Cheryl moves into George's place. Freddie has accepted the situation and helps her move in, showing that he and his dad have reconciled.

==Production==
The film was originally planned as a low-budget release with Gene Hackman and Lisa Eichhorn in the leading roles. Agent Sue Mengers, who was married to the film's director, Jean-Claude Tramont, suggested Barbra Streisand, her longtime client and close friend, for the part of Cheryl Gibbons instead of Eichhorn, even though filming was already under way. Streisand was paid $4 million for starring in the film, the highest salary for an actor up to that time. The film's subsequent failure at the box office contributed to Streisand's decision to fire Mengers.
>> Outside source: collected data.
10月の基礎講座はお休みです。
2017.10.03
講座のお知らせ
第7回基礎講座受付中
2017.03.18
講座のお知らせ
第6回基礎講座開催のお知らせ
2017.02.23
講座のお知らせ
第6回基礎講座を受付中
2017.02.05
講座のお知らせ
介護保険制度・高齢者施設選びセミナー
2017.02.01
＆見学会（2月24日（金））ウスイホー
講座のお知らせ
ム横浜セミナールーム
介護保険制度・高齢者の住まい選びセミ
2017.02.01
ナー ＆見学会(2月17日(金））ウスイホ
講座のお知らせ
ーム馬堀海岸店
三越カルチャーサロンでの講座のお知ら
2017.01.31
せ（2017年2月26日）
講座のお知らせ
Prominent in the musical soundtrack is "La Violetera", a composition by José Padilla which had been featured previously in Charlie Chaplin's City Lights.

==Reception==
The film received mostly negative reviews, though some critics cited Streisand's performance as one of her best. On review aggregator Rotten Tomatoes, 33% of 9 reviews are positive, and the average rating is 5.4/10.

Stephen Holden, in Rolling Stone magazine, gave the film a positive review, adding that Streisand's performance suggested Marilyn Monroe. Pauline Kael in The New Yorker was full of praise: "The director, Jean-Claude Tramont, a Belgian who has worked in American television, is a sophisticated jokester. There may be a suggestion of Lubitsch and of Max Ophüls in his approach, and there is more than a suggestion of Jacques Tati. Gene Hackman, whose specialty has been believable, lived-in characters, gives one of his most likable performances." Gary Arnold of The Washington Post also praised Hackman's performance, calling it "the most endearing of his career, an impression of frustrated but resilient middle-class masculinity that should evoke as much recognition and rooting interest among men as women seemed to derive from Ellen Burstyn's role in Alice Doesn't Live Here Anymore."

==Awards==
Streisand was nominated for a Golden Raspberry Award for Worst Actress for her performance at the 2nd Golden Raspberry Awards. Gene Hackman was nominated for a 2nd place National Society of Film Critics Award for Best Actor for his performance at the 1981 National Society of Film Critics Awards.

==Box office==
The movie was a flop. It opened at No. 1 on the American film charts with an opening weekend of $1,391,000. The Independent Movie Data Base website lists the film's total U.S. gross as less than $4.5 million. William Goldman shared in Adventures in the Screen Trade that the original $3 million budget ballooned to $15 million, in part because of the addition of Streisand. With prints and advertising costs, Goldman reports the studio Universal Pictures lost at least $20 million on the film.